The SpamCop reporting and blocking service doesn't "learn" in the "filtering" sense of the word, either. SpamCop doesn't decide what is or is not spam. Only the user can make that decision.

What SpamCop does do is remember which servers have been reported as a source of spam, and when the reports were filed. It uses that information to decide which servers should be on our blocking list.

- Don D'Minion - SpamCop Admin -

Thank you for clarifying that the SpamAssassin filters are updated independently of any input from choices made by spamcop email users of email to report as spam.

I thought that the filters used by the spamcop email system were the spamcop blocklist and spamassassin.
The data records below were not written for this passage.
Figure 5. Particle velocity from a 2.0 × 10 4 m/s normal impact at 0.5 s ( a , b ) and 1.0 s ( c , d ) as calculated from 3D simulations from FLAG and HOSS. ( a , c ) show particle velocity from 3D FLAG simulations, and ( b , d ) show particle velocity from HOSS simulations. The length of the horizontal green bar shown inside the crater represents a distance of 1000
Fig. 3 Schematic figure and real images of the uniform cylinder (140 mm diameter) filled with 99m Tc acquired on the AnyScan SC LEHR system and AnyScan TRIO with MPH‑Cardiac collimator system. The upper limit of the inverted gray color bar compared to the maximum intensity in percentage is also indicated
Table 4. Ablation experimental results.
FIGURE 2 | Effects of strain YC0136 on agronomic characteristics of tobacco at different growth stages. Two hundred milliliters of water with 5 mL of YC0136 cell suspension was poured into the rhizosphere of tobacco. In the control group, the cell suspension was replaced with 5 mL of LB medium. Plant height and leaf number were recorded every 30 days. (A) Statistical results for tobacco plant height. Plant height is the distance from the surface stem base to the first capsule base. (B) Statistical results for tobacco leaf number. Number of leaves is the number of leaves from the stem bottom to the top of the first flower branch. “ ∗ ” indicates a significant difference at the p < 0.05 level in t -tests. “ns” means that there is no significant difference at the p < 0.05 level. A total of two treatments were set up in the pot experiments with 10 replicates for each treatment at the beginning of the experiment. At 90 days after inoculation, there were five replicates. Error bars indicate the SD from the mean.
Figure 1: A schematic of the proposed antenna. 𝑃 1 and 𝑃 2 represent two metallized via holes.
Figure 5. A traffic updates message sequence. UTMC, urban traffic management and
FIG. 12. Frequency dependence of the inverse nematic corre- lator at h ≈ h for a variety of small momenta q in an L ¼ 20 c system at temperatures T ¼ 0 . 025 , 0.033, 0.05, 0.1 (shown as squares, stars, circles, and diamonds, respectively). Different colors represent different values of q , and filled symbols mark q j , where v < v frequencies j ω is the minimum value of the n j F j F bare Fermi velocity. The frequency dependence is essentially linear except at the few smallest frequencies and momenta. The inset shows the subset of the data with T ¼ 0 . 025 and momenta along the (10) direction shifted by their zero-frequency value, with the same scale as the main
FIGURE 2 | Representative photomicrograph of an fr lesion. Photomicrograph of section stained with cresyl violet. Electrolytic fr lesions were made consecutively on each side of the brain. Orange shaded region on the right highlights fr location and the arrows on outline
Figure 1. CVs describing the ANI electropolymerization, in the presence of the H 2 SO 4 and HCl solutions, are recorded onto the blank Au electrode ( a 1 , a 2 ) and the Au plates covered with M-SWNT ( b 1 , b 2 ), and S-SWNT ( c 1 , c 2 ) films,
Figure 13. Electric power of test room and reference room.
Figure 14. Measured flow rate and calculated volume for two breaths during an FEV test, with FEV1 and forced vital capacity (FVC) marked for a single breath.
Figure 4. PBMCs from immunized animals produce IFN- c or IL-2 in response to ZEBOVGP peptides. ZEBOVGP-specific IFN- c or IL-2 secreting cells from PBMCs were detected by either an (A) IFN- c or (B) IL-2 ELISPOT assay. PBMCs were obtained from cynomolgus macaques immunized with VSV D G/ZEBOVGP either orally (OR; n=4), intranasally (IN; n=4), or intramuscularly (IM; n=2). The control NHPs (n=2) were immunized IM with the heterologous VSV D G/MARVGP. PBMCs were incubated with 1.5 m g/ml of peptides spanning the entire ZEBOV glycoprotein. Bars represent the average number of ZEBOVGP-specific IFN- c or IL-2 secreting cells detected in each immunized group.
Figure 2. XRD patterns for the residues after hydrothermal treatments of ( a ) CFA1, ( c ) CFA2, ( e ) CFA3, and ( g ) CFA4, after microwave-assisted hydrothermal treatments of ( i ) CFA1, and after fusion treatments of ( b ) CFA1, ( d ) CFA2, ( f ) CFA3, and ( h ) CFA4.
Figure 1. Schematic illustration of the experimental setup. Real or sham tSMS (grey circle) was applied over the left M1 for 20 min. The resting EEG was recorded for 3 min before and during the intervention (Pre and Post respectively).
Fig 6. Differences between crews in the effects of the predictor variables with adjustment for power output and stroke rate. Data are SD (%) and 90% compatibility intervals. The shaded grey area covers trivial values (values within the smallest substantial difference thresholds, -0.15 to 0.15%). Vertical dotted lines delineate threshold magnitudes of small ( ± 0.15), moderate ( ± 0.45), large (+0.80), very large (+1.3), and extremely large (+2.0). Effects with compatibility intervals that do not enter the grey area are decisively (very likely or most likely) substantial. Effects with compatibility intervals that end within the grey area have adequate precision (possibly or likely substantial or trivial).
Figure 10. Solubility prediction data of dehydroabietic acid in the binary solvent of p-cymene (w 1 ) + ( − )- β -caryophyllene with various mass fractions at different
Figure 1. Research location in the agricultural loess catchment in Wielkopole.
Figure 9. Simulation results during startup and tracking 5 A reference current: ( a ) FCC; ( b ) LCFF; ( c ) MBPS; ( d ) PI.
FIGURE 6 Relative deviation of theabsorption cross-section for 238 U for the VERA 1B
That may not be a direct connection to spamcop reporting, but it is a connection. I also thought that originally the spamcop blocklist concept was to identify IP addresses for you from which you had received spam until they no longer were sending spam. Now that there are lots of users the corollation between what spam you report and what is identified is no longer so tidy. However if you report spam, then the IP address could be added to the scbl and then 'recognized' by the spamcop email system as being on the scbl and sent to held mail. There are enough instances where that is not true so that it probably was not a good idea to suggest it. Sorry.

I am sorry that my explanation of how spamcop 'learns' or 'remembers' confused the technical mind, but thank you for clarifying that spamcop technically doesn't 'learn' in the 'filtering' sense of the word. If spamcop 'remembers' the source of spam based on what reporters choose to submit as spam, then non-technical minds think that it could be construed as 'learning' what has been reported even though it doesn't 'learn' the same facts about reported spam as Bayesian filters do.

Sorry, again, for being so technically unclear in my explanation.